**Отрывок для чтения:**
○ ○ ○ ○

Стойкость и сила духа художника не только в том, что он берется за такие темы, но и в том, что никакая, самая острая, самая горькая современная тема не освобождает его от неустанных поисков новых художественных решений. Казалось бы, он уже столько раз в прежних работах изображал толпу, ее сложное движение. Можно было бы вспомнить то, что он делал прежде. Он не может так поступить. Можно возвращаться к прежним темам, к прежним мотивам. И это он делал не раз на протяжении своего долгого пути. Но повторить свое открытие? Тогда оно перестанет быть открытием.
В «Несении креста» толпа, то сгущавшаяся, то редевшая, была подобно потоку, который, вытекая из города, огибал скалу с мельницей и устремлялся по направлению к Голгофе, и конники в красных мундирах обозначали направление этого потока, вели его за собой. Но движение не захватывало всю толпу, оно прерывалось, от общего потока отделялись, открывались, устремлялись в другие стороны люди, не вовлеченные в общее движение. Самое главное событие картины — несение креста — не могло притянуть к себе все движение, все взгляды. Так это было задумано, и так это было воплощено.

○ ○ ○ ○

**Записанные данные:**
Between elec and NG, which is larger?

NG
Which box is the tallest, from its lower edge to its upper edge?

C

○ ○ ○ ○

**Задача:**
Продолжите текст о художнике и изображении толпы в «Несении креста», начав сразу после его последнего предложения.

**Письменный ответ:**
В «Избиении младенцев в Вифлееме» все замкнуто на площади. Стены домов не дают людям ни убежища, ни защиты, они сжимают круг площади; темные силуэты всадников и темные стволы деревьев, темные бревна на первом плане окружают ее, не оставляя выхода и не отпуская взгляда. И грозный красный цвет — красных мундиров и красных стен — обтекает площадь, как огненное кольцо. И нет из него выхода. И нет в нем просвета. Куда ни поглядишь — всюду вырастает преграда. И чем неподвижнее сидят на конях солдаты, ощетинив свой строй острым лесом пик, вонзающихся в воздух, тем ощутимее движение мятущихся, тщетно ищущих спасения людей в центре этого зловещего круга.
Лишь одной женщине удалось вырваться из рокового кольца. Но ненадолго! Красный всадник повернул своего черного коня, пришпорил его и устремился в погоню — прорванный круг будет замкнут. Из него нет выхода, а в нем нет пощады.
Цвет неба на этой картине — исчерна-зеленый, тяжелый, глухой — говорит о совершающемся под ним злодействе.
Прекрасны гордые кони, переступающие тонкими ногами на истоптанном копытами снегу. Горделива посадка всадников. Невозмутимо спокойны заснувшие на зиму деревья. Многоцветны одежды людей. Их яркость особенно ярка на фоне желто-белого снега. Даже в самые страшные минуты мир, предстающий перед глазами художника, прекрасен, и, чем он прекраснее, тем страшнее происходящее. У всадника, повернувшего голову к крестьянину, который, стоя на коленях, молит о пощаде, совсем не злодейское лицо. Он красив, у него мужественная осанка, он сидит на коне горделиво, он — воплощение воинственной мужественности. Грубым кажется рядом с ним лицо крестьянина и неуклюжим движение, которым он опустился на колени. И можно даже представить себе, что у этой картины были зрители, которые легко могли бы отожествить себя с этим прекрасным рыцарем, но ни за что и никогда не поставили бы себя на место крестьянина. И деревня на этой картине могла бы показаться им всего смешно суетящимся развороченным муравейником.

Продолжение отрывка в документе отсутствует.